## TASK DESCRIPTION
Set down each of the records below word for word, without changing a single character.

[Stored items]
⟨
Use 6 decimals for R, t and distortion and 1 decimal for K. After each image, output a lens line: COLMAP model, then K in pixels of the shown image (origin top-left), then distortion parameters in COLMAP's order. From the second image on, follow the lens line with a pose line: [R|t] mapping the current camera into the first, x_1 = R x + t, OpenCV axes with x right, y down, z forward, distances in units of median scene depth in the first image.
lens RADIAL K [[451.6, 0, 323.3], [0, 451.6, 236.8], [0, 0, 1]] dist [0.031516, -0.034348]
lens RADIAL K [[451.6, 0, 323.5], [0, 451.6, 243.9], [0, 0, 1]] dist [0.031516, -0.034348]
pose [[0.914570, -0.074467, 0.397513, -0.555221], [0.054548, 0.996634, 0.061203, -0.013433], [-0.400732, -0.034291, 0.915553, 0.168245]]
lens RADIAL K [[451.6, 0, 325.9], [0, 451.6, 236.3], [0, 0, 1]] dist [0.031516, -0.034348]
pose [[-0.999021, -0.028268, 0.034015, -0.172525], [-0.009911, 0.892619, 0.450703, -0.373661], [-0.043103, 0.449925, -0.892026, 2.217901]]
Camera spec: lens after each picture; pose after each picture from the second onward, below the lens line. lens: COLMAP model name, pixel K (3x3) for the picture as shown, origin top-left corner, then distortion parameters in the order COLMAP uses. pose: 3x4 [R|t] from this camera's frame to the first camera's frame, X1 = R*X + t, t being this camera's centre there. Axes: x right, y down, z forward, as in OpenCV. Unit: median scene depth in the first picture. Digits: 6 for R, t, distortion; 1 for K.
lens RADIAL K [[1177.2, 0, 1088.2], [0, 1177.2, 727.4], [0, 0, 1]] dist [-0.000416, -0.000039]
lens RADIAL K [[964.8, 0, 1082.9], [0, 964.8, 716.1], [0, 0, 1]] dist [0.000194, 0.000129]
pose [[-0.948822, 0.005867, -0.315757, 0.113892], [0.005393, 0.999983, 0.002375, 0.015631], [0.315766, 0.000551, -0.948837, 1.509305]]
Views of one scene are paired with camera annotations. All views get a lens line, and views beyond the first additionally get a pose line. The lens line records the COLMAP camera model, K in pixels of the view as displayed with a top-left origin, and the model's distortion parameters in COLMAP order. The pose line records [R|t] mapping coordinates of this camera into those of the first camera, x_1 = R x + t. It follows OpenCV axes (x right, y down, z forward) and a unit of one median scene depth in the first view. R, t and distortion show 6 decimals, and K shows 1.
⟩
## WORKED SOLUTION
Use 6 decimals for R, t and distortion and 1 decimal for K. After each image, output a lens line: COLMAP model, then K in pixels of the shown image (origin top-left), then distortion parameters in COLMAP's order. From the second image on, follow the lens line with a pose line: [R|t] mapping the current camera into the first, x_1 = R x + t, OpenCV axes with x right, y down, z forward, distances in units of median scene depth in the first image.
lens RADIAL K [[451.6, 0, 323.3], [0, 451.6, 236.8], [0, 0, 1]] dist [0.031516, -0.034348]
lens RADIAL K [[451.6, 0, 323.5], [0, 451.6, 243.9], [0, 0, 1]] dist [0.031516, -0.034348]
pose [[0.914570, -0.074467, 0.397513, -0.555221], [0.054548, 0.996634, 0.061203, -0.013433], [-0.400732, -0.034291, 0.915553, 0.168245]]
lens RADIAL K [[451.6, 0, 325.9], [0, 451.6, 236.3], [0, 0, 1]] dist [0.031516, -0.034348]
pose [[-0.999021, -0.028268, 0.034015, -0.172525], [-0.009911, 0.892619, 0.450703, -0.373661], [-0.043103, 0.449925, -0.892026, 2.217901]]
Camera spec: lens after each picture; pose after each picture from the second onward, below the lens line. lens: COLMAP model name, pixel K (3x3) for the picture as shown, origin top-left corner, then distortion parameters in the order COLMAP uses. pose: 3x4 [R|t] from this camera's frame to the first camera's frame, X1 = R*X + t, t being this camera's centre there. Axes: x right, y down, z forward, as in OpenCV. Unit: median scene depth in the first picture. Digits: 6 for R, t, distortion; 1 for K.
lens RADIAL K [[1177.2, 0, 1088.2], [0, 1177.2, 727.4], [0, 0, 1]] dist [-0.000416, -0.000039]
lens RADIAL K [[964.8, 0, 1082.9], [0, 964.8, 716.1], [0, 0, 1]] dist [0.000194, 0.000129]
pose [[-0.948822, 0.005867, -0.315757, 0.113892], [0.005393, 0.999983, 0.002375, 0.015631], [0.315766, 0.000551, -0.948837, 1.509305]]
Views of one scene are paired with camera annotations. All views get a lens line, and views beyond the first additionally get a pose line. The lens line records the COLMAP camera model, K in pixels of the view as displayed with a top-left origin, and the model's distortion parameters in COLMAP order. The pose line records [R|t] mapping coordinates of this camera into those of the first camera, x_1 = R x + t. It follows OpenCV axes (x right, y down, z forward) and a unit of one median scene depth in the first view. R, t and distortion show 6 decimals, and K shows 1.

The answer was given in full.